Why Temperature and Pressure Cannot Be Measured Apart
In a gas turbine, total temperature and total pressure define the thermodynamic state at every stage. The compressor designer needs the temperature rise across each rotor to calculate efficiency. The turbine analyst needs the pressure drop across each stator to verify expansion ratios. These measurements come from different sensors. Total temperature probes read thermal state; pressure scanners read aerodynamic state. Both must arrive at the same timestamp or the efficiency calculation falls apart. A pressure scanner reading ±0.05% FS and a total temperature probe calibrated to the same wind tunnel standard give engineers data they can combine directly.
The Hardware Chain Behind the Data
Windtuner manufactures the full sensor set. Our total temperature probes use stainless steel and high-temperature alloy construction to survive the thermal environment inside an engine test rig. Each pressure scanner module runs 16 channels at 500 Hz. IEEE 1588V2 locks every temperature reading to its matching pressure sample. The WTN-TX-M module streams both datasets through one Ethernet backbone. The test cell sees unified data, not two disconnected feeds. That integration matters on tight schedules. When multiple operating points stack into one day, the team has no time to realign data files afterward.
Calibration That Validates Both Measurements
Every probe and scanner ships with calibration data from Windtuner wind tunnel laboratories, accredited by CNAS. Total temperature probes undergo recovery characteristic calibration in subsonic and supersonic calibration wind tunnels. Pressure scanners receive zero-point and full-scale calibration on the same pneumatic valve systems, with multi-point checks where needed. Both sensor types pass through the same calibration infrastructure. The test engineer knows the temperature and pressure datasets share one metrological foundation. The 24-bit A/D resolution in the pressure scanner and the matched calibration certificates for the temperature probes cut the uncertainty that comes from mixing instruments from different vendors.
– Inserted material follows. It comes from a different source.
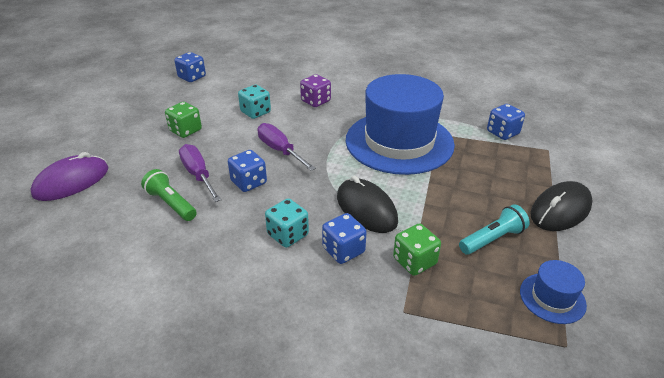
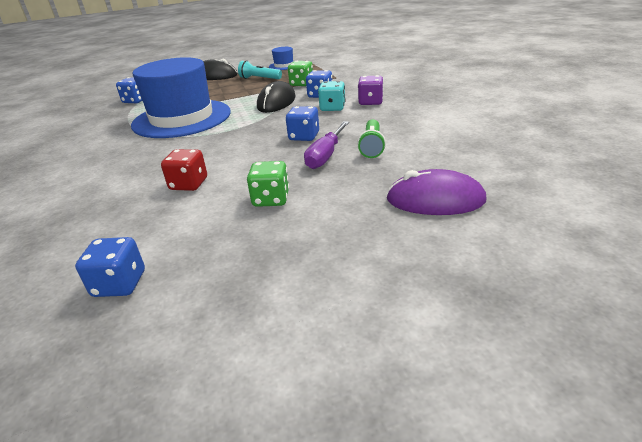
camera: 125 degrees left, 5 degrees down
turquoise dice [238,85,271,119] -> red dice [161,149,207,191]
purple screwdriver [257,123,316,171] -> none
purple dice [300,74,331,107] -> purple dice moved to [358,75,383,105]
Scaling From Component Rigs to Full Engine Tests
Component tests start with a single total temperature probe behind a compressor stage and a few pressure taps on the casing. As the program matures, the test matrix expands into multi-stage rigs with rake arrays measuring temperature and pressure profiles across the annulus. Windtuner designed the modular architecture for this progression. A single pressure scanner module adds 16 pressure channels, and total temperature probes mount on the same rake hardware. The system grows without requiring a new data acquisition architecture at every milestone. Whether the test is a single compressor map or a full engine inlet distortion survey, the chain runs the same way.
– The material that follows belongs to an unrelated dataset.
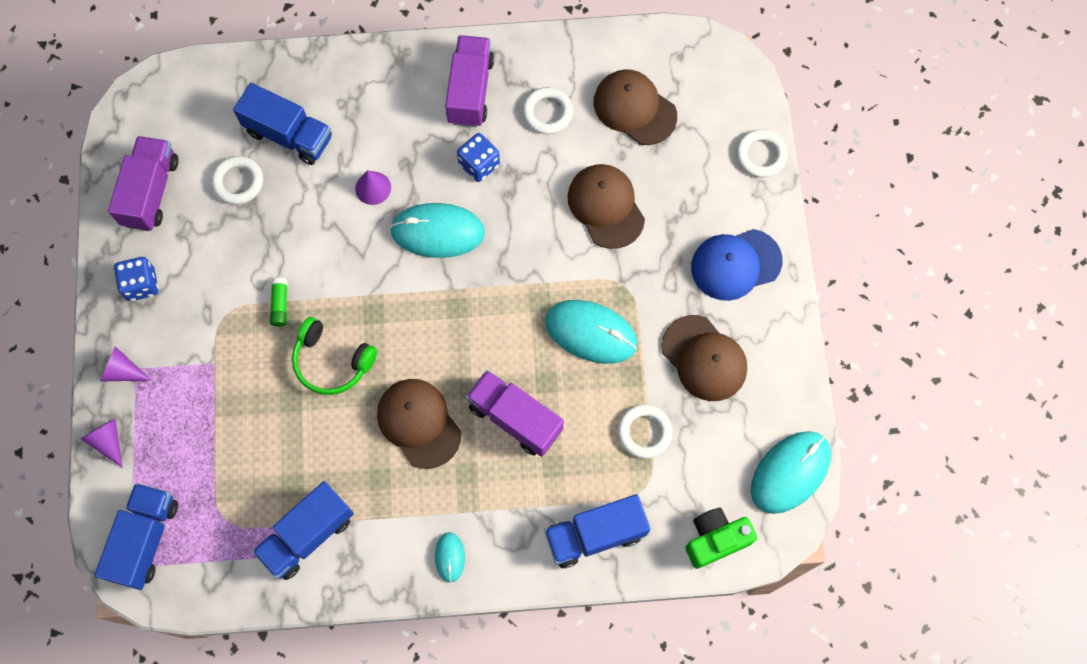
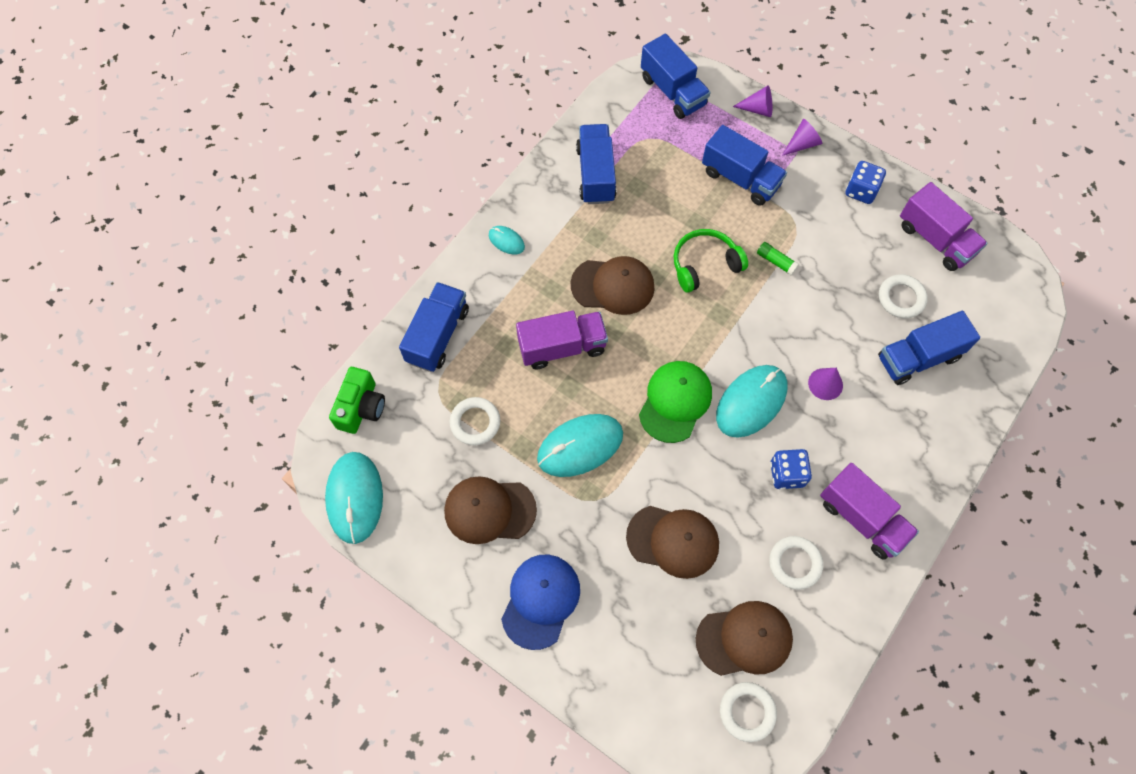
camera: 130 degrees right, 5 degrees down
white ring [736,129,788,177] -> white ring moved to [720,682,777,742]
none -> green cap [639,361,712,443]
none -> blue truck [702,125,787,206]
For clients running engine performance maps, stage matching analysis, or inlet distortion characterization, the practical challenge is never the individual sensor. It is the integration. Windtuner pressure scanners and total temperature probes solve that challenge by running on one chain — one time base, one calibration standard, one data stream. The hardware delivers both thermal and aerodynamic data with the accuracy and synchronization that engine tests require.